Now apply all this to the coming Minneapolis elections. All indications are that the mayor’s race is very competitive and that there is no clear favorite. There are perhaps four or more individuals who have a real chance to win, each appealing to different constituencies. This means already candidates are working hard to mobilize their voters and that Minneapolis residents have several choices for mayor. These factors alone should positively affect turnout.

But now throw RCV in and the calculations change. Some might argue that RCV and the appearance of too many choices will confuse voters and depress turnout. Only elitists lacking faith in the people should make such an argument. Instead, RCV, as it was designed to do, enhances voter choice and creates real possibilities that candidates who were the second or third choice of voters might win. This creates, as is happening in Minneapolis, candidates who are working harder to persuade voters to consider them a second choice and it is encouraging voters to think, in a race that seems even more competitive than usual, that their vote will matter. Bottom line: There is a reason to vote.

Four years ago Minneapolis used RCV for the first time and turnout was abysmal. Critics labeled RCV as the reason.

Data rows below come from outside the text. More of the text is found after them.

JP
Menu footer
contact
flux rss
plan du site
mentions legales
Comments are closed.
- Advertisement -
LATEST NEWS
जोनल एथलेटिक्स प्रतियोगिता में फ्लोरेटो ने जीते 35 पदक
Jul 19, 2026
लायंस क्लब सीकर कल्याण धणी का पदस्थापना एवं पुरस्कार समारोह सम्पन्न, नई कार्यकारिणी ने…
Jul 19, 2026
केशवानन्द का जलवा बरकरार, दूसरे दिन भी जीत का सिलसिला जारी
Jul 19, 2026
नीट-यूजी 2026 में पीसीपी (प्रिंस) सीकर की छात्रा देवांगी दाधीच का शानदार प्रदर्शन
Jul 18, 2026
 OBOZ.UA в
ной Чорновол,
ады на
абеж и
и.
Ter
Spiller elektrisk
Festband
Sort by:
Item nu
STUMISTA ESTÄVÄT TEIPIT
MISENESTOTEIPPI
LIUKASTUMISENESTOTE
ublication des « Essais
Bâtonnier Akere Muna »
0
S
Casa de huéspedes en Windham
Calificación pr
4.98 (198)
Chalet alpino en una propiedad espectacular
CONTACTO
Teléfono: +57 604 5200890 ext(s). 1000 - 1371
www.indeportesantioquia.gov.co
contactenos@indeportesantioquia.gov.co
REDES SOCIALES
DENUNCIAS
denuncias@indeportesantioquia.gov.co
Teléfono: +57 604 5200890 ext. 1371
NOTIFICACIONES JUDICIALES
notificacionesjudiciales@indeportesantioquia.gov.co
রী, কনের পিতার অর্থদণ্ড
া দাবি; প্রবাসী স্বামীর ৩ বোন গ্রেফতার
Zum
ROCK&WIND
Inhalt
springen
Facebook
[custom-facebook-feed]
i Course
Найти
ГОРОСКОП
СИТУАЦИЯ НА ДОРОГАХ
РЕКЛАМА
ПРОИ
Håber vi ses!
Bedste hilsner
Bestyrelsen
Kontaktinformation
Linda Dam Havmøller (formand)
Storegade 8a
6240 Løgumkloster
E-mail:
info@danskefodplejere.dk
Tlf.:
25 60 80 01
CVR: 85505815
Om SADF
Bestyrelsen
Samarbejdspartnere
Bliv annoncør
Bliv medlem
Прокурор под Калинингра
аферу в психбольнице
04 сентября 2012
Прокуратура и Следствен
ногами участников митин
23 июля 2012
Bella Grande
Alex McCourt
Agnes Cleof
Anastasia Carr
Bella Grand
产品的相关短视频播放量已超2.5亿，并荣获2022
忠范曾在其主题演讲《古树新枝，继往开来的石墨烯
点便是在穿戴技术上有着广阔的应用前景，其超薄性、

I was asked by the City of Minneapolis back then to evaluate the implementation of RCV. My report indicated that the main reason for low voter turnout was a perception that the mayor’s race was not competitive. The 2009 was not a good test of RCV. Moreover, there was no or little evidence that RCV depressed turnout among the poor or people of color. Yes, some areas of the city did have signs of voter confusion, but again no evidence that RCV depressed turnout. Evidence of use of RCV in the United States and around the world substantiates that conclusion.

Overall, given the low voter turnout and perceived lack of competitive elections in 2009, it is almost too easy to predict that in 2013 turnout will increase across the board. Many factors will drive this, including the hard competition of many fine candidates in a close election where RCV could determine the outcome of the mayor’s race. 

David Schultz is a professor of political science at Hamline University and the 2013 Leslie A. Whittington national award winner for excellence in public affairs teaching.